2.1.4 Layout (Arranging Vertices)

  • Automatic Layouts:

    • Fruchterman-Reingold: The default “force-directed” layout.

    • Circle: Arranges nodes in a circle; useful for reducing edge crossings in small networks.

    • Sugiyama / Harel-Koren: Other advanced algorithms for specific patterns.

  • Graph Types:

    • Undirected: Symmetric relationships (e.g., “Friends”).

    • Directed: Origin to destination (e.g., “Invitations”). Represented by arrows.

  • Manual Control:

    • Manual Layout: Dragging nodes with the mouse to emphasize specific structures.

    • Fixing/Locking: Vertices can be “Locked” via the Vertices worksheet (X and Y coordinates) to prevent them from moving during a refresh.

  • Navigation: Use the Zoom slider for detail and the Scale slider to adjust the size of all elements simultaneously.


2.1.5 Visual Design (Attributes)

  • Vertex Colors: Controlled by the “Color” column in the Vertices worksheet (uses standard CSS names like “Pink” or “Blue”).

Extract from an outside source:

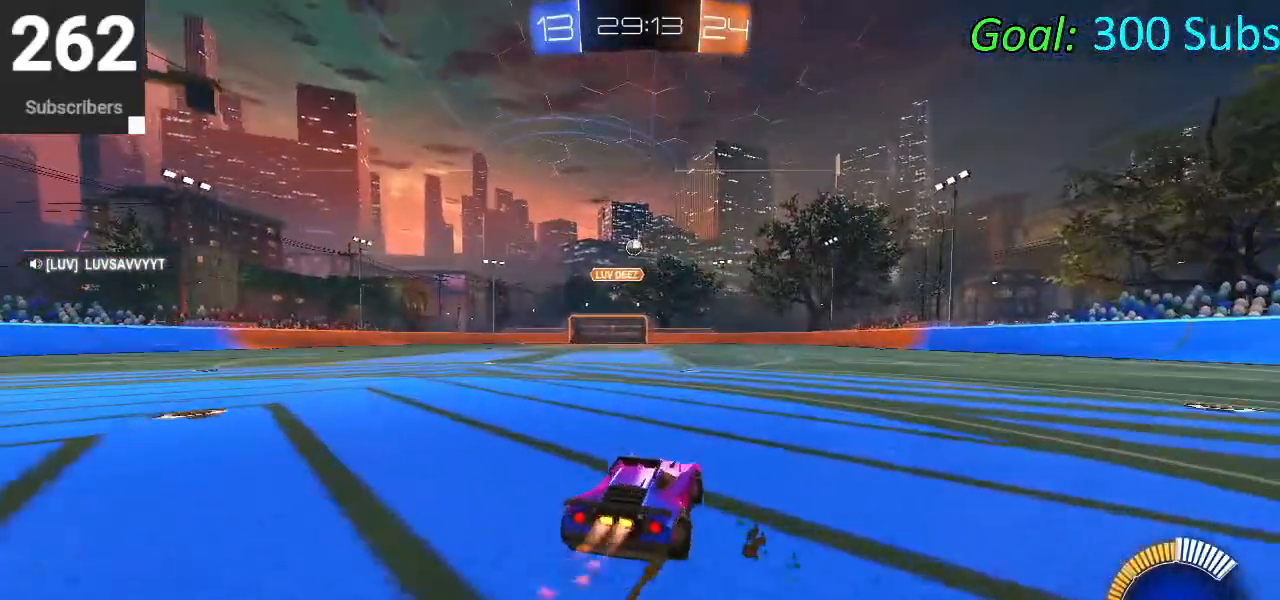
{"buttons": ["CIRCLE", "R2"], "left_stick": "center", "right_stick": "center", "events": [[100, "CIRCLE", "up"], [217, "CIRCLE", "down"]]}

  • Descriptive (Attribute) Data: Users can add custom columns (e.g., Age, Prior Party Attendance) to the right of the Vertices worksheet.

  • Autofill Columns: A powerful tool to map data to visual properties automatically.

    • Example: Mapping “Number of Prior Parties” to “Vertex Size.”
  • Options Dialog: Allows setting the range (e.g., setting Min size to 2.1.5 and Max to 6.0) to prevent overlap or invisibility.

  • Legend: Automatically generated when using Autofill to help interpret the graph’s visual coding.


2.1.6 Labeling and Shapes

  • Vertex Labels:

    2.1. Label as Shape: The text is the vertex; color and size apply to the text box.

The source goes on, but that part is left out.